Recent market conditions have reinforced a simple truth: price appreciation alone is not a treasury strategy. The growing range of performance solutions reflects an industry learning from its own history: sustainable revenue generation makes digital assets more productive components of the corporate balance sheet.

No model is definitive. The most effective treasuries will combine approaches depending on risk appetite, operational capacity and governance structure. But the direction of travel is clear. Passive holding is no longer enough to justify digital assets’ place on the balance sheet. Yield is becoming the central measure of treasury maturity and the central factor in how the market values ​​companies with exposure to digital assets.

The winners in this next phase will not be the largest holders. They will be the most disciplined operators.

The new treasure equation, image provided by Greengage, 2026

Important notice:

This article has been prepared by Greengage & Co.
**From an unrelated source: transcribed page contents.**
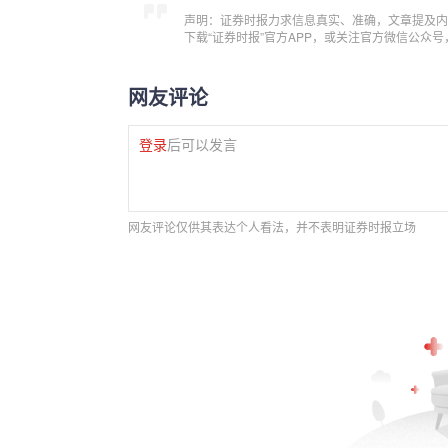
声明：证券时报力求信息真实、准确，文章提及内
下载“证券时报”官方APP，或关注官方微信公众
网友评论
登录
后可以发言
网友评论仅供其表达个人看法，并不表明证券时报立场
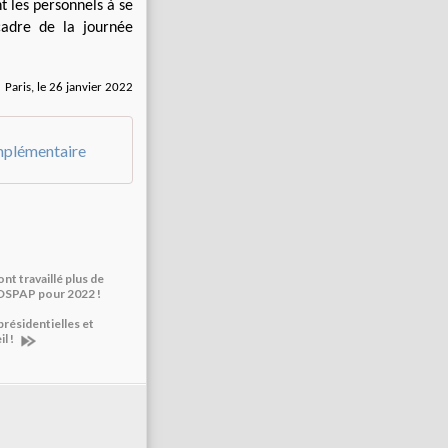
t les personnels à se
cadre de la journée
Paris, le 26 janvier 2022
omplémentaire
nt travaillé plus de
GOSPAP pour 2022 !
 présidentielles et
l !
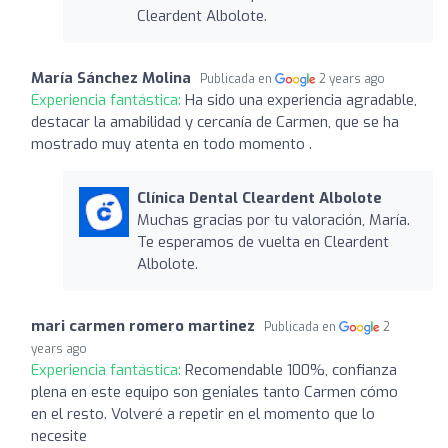
Cleardent Albolote.
María Sánchez Molina
Publicada en
2 years ago
Experiencia fantástica:
Ha sido una experiencia agradable,
destacar la amabilidad y cercanía de Carmen, que se ha
mostrado muy atenta en todo momento .
Clínica Dental Cleardent Albolote
Muchas gracias por tu valoración, María.
Te esperamos de vuelta en Cleardent
Albolote.
mari carmen romero martinez
Publicada en
2
years ago
Experiencia fantástica:
Recomendable 100%, confianza
plena en este equipo son geniales tanto Carmen cómo
en el resto. Volveré a repetir en el momento que lo
necesite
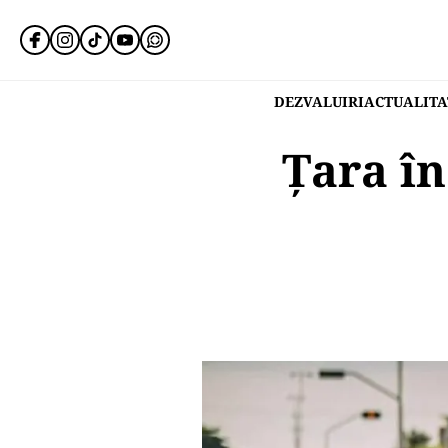
DEZVALUIRI
ACTUALITA
Țara în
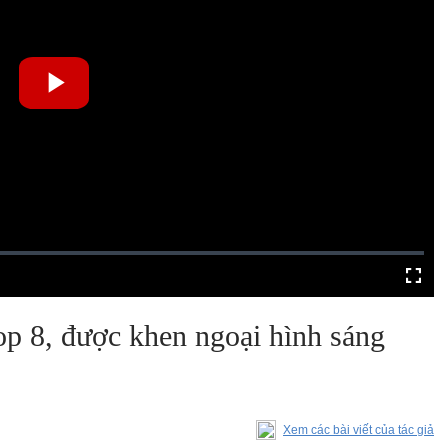
p 8, được khen ngoại hình sáng
Xem các bài viết của tác giả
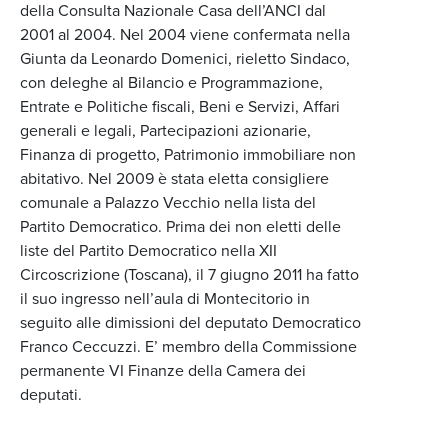
della Consulta Nazionale Casa dell’ANCI dal
2001 al 2004. Nel 2004 viene confermata nella
Giunta da Leonardo Domenici, rieletto Sindaco,
con deleghe al Bilancio e Programmazione,
Entrate e Politiche fiscali, Beni e Servizi, Affari
generali e legali, Partecipazioni azionarie,
Finanza di progetto, Patrimonio immobiliare non
abitativo. Nel 2009 è stata eletta consigliere
comunale a Palazzo Vecchio nella lista del
Partito Democratico. Prima dei non eletti delle
liste del Partito Democratico nella XII
Circoscrizione (Toscana), il 7 giugno 2011 ha fatto
il suo ingresso nell’aula di Montecitorio in
seguito alle dimissioni del deputato Democratico
Franco Ceccuzzi. E’ membro della Commissione
permanente VI Finanze della Camera dei
deputati.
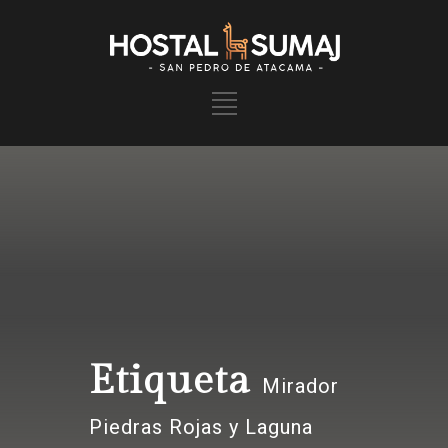
Etiqueta
Mirador
Piedras Rojas y Laguna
Limited for informational and thought leadership purposes only. It is intended solely for corporate, professional counterparties and institutional market participants and is not intended for retail consumers. It does not constitute financial advice, investment advice, financial promotion or a recommendation or inducement to buy, sell or hold any asset, security or financial instrument.

Digital assets are subject to significant price volatility and regulatory changes. Past performance is not indicative of future results. All investments involve risks, including possible loss of principal. The forward-looking statements and market projections referenced herein come from third party research and do not represent the opinions or predictions of Greengage & Co. Limited.

Greengage & Co. Limited is not authorized or regulated by the Financial Conduct Authority for investment business. Greengage acts solely as an introducer for independent third-party service providers and does not arrange investments or provide lending, custody or investment management services.

Readers should seek independent professional advice before making any investment decisions.